As soon as I found out I was pregnant with our first, I joined a local Moms group on Facebook to see what kinds of things I should be thinking about. After a few weeks of reading comments about everything from breastfeeding versus bottle-feeding to co-sleeping versus sleep training, I was officially overwhelmed.
I saw pretty early on that when it comes to parenting, people have a lot of opinions. And there are some moms (and grandparents and in-laws) who have no problem shaming other moms for the choices they make, especially when it’s not something “they would have done.”
So when my husband and I started talking about whether I wanted to continue to work full time after the baby was born or stay at home, my first reaction (as a certified people-pleaser) was to be terrified of what others would think of whatever decision we made.
If I stayed at home, would people think I was wasting my education and throwing away the 10+ years I had spent building my career? But if I went back to work, would people say, “Why did she have kids if she’s just sending them off to daycare for someone else to raise?” (I actually heard a grandmother say this very thing when her daughter decided to go back to work full time and put her baby in daycare.)

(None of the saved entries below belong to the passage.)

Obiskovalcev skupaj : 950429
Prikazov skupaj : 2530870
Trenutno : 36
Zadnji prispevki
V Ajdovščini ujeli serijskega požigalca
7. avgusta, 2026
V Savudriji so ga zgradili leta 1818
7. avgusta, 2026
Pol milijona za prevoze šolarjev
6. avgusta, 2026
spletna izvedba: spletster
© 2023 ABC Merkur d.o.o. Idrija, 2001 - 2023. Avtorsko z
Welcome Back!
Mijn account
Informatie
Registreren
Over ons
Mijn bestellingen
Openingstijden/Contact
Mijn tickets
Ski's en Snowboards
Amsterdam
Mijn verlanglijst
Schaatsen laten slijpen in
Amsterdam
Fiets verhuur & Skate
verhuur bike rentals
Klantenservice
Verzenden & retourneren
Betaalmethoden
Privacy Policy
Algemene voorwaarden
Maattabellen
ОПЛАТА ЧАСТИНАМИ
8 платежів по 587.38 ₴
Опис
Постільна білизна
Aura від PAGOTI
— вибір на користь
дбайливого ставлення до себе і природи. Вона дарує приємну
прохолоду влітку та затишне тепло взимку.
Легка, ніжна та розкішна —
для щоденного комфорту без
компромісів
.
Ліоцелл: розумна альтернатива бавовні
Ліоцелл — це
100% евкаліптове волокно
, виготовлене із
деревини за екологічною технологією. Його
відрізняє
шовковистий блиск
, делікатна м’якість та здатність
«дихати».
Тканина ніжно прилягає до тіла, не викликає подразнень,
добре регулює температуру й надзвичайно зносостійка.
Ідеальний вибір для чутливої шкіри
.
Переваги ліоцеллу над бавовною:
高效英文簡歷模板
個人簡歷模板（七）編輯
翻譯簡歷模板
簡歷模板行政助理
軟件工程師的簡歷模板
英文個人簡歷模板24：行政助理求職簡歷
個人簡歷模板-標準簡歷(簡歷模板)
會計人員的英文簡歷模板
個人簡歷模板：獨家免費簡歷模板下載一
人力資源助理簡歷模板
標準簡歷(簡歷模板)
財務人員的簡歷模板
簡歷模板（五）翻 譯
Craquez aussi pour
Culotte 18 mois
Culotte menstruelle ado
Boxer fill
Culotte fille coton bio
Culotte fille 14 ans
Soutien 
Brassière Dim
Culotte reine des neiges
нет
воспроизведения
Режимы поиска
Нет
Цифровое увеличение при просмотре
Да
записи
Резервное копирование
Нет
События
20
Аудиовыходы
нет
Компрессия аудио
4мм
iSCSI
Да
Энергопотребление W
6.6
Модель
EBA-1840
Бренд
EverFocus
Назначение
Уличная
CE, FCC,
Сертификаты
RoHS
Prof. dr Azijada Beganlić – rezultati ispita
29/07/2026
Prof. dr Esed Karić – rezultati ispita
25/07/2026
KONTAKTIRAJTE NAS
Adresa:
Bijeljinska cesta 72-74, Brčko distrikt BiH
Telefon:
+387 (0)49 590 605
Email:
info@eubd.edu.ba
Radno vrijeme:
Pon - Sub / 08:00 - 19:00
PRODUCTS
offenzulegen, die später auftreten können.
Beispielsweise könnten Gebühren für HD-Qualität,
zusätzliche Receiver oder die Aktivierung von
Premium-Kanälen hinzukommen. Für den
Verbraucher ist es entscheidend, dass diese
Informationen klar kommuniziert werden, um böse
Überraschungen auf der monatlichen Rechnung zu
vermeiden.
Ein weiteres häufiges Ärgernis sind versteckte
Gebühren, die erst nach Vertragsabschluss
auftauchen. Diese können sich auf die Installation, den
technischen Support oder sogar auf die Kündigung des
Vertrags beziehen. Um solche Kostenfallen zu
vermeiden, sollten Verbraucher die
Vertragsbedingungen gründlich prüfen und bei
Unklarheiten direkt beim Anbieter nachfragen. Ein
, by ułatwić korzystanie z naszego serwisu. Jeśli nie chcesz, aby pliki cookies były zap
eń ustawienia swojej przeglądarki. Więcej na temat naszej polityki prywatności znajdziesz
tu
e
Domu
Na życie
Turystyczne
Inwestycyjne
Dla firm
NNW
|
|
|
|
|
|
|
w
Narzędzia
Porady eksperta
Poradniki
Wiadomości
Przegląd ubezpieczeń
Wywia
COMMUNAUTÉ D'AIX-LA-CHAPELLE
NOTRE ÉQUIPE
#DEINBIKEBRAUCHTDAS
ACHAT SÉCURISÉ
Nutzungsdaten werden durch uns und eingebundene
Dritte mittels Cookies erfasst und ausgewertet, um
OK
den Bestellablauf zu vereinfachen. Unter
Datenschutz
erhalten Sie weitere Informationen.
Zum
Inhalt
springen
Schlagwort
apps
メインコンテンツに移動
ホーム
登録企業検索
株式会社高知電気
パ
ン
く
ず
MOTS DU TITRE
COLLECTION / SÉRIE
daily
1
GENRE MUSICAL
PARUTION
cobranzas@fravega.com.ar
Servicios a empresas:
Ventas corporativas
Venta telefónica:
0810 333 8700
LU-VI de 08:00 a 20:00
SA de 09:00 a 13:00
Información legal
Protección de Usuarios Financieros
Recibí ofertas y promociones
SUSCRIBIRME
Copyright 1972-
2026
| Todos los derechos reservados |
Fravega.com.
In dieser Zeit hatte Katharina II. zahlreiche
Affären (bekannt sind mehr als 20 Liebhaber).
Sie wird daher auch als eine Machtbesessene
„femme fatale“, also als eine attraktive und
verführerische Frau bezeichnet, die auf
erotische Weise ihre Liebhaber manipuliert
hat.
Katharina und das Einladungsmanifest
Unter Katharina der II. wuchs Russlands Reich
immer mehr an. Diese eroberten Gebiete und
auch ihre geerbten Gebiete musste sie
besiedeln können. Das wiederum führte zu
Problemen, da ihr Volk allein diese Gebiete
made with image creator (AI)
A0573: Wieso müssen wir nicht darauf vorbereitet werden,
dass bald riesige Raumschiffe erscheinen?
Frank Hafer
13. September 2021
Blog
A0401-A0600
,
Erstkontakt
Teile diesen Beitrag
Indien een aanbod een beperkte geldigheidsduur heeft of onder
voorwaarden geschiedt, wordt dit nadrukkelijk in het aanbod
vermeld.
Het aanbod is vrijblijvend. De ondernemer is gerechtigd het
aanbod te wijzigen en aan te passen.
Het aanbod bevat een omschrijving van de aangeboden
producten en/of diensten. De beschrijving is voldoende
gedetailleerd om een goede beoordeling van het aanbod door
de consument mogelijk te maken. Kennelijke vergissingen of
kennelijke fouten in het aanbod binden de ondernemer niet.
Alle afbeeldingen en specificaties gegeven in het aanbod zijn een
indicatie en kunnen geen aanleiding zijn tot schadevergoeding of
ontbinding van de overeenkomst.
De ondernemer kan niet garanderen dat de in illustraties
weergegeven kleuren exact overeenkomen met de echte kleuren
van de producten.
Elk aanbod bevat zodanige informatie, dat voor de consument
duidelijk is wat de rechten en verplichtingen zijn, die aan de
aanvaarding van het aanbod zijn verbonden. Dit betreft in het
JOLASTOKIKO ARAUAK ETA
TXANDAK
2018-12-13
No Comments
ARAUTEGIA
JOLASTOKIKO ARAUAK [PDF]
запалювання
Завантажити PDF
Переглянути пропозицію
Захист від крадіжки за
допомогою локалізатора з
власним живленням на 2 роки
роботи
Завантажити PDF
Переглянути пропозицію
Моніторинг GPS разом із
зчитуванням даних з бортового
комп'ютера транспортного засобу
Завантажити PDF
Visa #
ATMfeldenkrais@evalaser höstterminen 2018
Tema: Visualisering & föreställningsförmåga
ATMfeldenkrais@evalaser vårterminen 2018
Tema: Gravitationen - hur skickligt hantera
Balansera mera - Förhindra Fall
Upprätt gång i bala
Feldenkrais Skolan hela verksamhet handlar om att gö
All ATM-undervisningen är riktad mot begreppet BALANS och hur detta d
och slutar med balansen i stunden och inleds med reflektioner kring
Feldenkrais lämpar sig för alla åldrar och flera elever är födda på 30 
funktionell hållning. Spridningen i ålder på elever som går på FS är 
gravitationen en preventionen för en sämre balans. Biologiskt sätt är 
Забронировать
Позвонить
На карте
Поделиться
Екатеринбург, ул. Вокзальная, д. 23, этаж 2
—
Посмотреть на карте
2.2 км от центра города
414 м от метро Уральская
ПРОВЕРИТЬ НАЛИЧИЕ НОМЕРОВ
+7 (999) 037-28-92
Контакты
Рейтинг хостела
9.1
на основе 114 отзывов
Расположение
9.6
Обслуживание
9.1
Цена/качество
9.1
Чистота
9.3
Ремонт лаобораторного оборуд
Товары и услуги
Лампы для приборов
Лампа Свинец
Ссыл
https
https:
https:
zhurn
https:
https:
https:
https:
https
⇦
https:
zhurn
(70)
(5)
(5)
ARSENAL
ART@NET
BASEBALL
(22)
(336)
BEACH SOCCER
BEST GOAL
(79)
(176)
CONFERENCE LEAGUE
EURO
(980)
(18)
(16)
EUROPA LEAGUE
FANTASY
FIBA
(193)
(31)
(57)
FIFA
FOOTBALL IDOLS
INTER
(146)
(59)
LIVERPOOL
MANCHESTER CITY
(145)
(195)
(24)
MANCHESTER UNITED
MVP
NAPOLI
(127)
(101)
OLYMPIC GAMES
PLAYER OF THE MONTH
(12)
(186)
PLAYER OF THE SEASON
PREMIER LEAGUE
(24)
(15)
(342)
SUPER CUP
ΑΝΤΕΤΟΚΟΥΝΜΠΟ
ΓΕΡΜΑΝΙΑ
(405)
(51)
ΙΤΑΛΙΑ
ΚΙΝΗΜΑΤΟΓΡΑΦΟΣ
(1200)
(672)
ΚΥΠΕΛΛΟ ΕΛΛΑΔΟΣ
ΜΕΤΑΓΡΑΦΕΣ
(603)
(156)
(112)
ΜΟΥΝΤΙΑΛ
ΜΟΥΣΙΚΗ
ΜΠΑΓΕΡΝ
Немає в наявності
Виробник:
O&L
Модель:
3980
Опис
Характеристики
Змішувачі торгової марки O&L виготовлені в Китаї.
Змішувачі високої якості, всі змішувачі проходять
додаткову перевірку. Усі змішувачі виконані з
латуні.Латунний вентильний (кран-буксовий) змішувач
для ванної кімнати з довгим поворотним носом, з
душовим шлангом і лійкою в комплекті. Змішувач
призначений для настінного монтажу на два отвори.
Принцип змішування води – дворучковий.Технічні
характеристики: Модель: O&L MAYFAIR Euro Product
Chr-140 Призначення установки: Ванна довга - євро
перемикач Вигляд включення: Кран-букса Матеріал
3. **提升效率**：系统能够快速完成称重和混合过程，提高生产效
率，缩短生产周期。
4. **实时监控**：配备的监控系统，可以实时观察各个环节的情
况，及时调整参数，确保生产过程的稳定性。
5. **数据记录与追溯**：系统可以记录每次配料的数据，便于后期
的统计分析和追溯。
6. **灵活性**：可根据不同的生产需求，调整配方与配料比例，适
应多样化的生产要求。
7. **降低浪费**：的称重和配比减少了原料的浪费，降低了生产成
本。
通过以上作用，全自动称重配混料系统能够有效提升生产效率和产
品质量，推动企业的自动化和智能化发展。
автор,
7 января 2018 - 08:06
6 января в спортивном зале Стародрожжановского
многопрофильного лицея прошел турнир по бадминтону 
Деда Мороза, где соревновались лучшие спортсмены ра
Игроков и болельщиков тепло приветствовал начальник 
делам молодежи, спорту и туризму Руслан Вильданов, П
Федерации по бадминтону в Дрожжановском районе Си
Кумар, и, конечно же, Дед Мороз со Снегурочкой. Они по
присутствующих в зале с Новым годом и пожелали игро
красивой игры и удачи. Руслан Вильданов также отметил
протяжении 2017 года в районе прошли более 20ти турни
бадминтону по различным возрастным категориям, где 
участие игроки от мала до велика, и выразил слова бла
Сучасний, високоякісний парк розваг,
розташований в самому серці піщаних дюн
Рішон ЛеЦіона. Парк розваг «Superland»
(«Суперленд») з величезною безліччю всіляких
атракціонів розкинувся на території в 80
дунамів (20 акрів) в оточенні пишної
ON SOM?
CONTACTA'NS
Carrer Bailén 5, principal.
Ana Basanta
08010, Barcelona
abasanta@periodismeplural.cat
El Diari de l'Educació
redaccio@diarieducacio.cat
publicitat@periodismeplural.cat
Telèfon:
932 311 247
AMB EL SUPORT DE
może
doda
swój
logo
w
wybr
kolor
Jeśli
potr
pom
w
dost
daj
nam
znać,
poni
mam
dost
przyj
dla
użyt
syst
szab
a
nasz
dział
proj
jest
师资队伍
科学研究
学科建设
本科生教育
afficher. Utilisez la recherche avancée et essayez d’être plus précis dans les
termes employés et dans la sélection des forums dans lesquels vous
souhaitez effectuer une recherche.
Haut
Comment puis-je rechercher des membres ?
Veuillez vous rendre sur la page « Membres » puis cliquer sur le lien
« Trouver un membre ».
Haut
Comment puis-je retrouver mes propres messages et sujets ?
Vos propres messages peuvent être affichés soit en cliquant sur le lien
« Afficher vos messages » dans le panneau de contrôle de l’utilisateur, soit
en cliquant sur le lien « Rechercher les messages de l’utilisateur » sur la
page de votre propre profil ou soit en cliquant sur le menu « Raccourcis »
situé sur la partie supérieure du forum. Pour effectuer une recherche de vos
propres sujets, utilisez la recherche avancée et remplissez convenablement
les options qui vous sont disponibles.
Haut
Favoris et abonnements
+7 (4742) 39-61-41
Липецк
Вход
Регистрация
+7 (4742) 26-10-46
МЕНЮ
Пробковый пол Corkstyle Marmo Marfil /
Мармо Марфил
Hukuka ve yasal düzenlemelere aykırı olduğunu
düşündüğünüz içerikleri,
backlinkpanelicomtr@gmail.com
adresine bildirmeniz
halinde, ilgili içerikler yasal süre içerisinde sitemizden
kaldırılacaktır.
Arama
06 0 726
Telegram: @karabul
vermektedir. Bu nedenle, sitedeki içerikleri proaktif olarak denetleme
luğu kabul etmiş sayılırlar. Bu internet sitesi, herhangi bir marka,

Luckily, I have an awesome husband who helped me to see that there is no right or wrong answer to the staying at home versus working full time question. Rather, it was a matter of deciding what was right for our family, and we were the most qualified people to do that.
Where to Begin
First we prayed that the Lord would help us see what was best for our family. Then we got out a notebook and dove into the specifics of what was realistic for our situation. We created 4 columns — The Pros of Going Back to Work Full Time/The Cons of Going Back to Work Full Time/The Pros of Staying Home Full Time/The Cons of Staying Home Full Time — and we started filling them in.
One of the items in The Pros of Going Back to Work Full Time column was keeping my salary. Could we afford to live without it? (For a lot of families, the answer to this question is the deciding factor.)
In The Cons of Going Back to Work Full Time column we put the cost of childcare. Oftentimes, the cost of childcare exceeds a mother’s salary. So a question we had to ask ourselves was whether putting our baby in daycare (or hiring a nanny) was even financially viable. In our particular situation, my husband’s mother (who lives out of town) had offered to step in and provide full-time childcare, but we had to talk about boundary issues that arrangement might present.
In The Pros of Staying Home Full Time column, we added the quality time I would get with our baby and the chance to establish a solid routine with her.
In The Cons of Staying Home Full Time column I wrote the questions, “When we’re done having kids and they’re in school, will it be easy for me to jump back into the workforce? Or will my time at home make me less marketable to potential employers?” (I have to admit, this was a big fear of mine. Plus, I love working, so I had to honestly ask myself if I would be fulfilled staying at home.)
Other Factors to Consider
My husband and I also talked about friend circles I would develop if I stayed at home versus continued to work, how we would share the household responsibilities if I continued to work, and how we would we decide who would take the day off to care for the baby in the case that she got sick at daycare or the nanny called in sick. (My husband travels quite a bit, so the majority of this responsibility would be mine, which was something to consider. Would my job be flexible enough to allow this?)
As you can probably tell by now, I’m not going to tell you what you should do, because I don’t know. Contrary to what many believe, God may have designed one mom to work outside the home full time and another to work inside the home full time. I have friends who wanted so badly to be stay at home moms, and God provided a way for them to do that. I have other friends and coworkers — very godly women, by the way — who told me they were better wives and moms when they worked outside the home, and God provided a way for them to do that too.
To those of you who may be in a season of deciding where God wants you — at home or outside the home — don’t let the fear of others’ opinions cloud what you and your spouse decide is best for your family. God has entrusted this child to you, and He will give you wisdom for the road ahead. Seek the Lord, talk to your spouse, and determine what is and isn’t possible — practically speaking — for this next season of life. And then, with God’s help, make the best decision with the knowledge you have.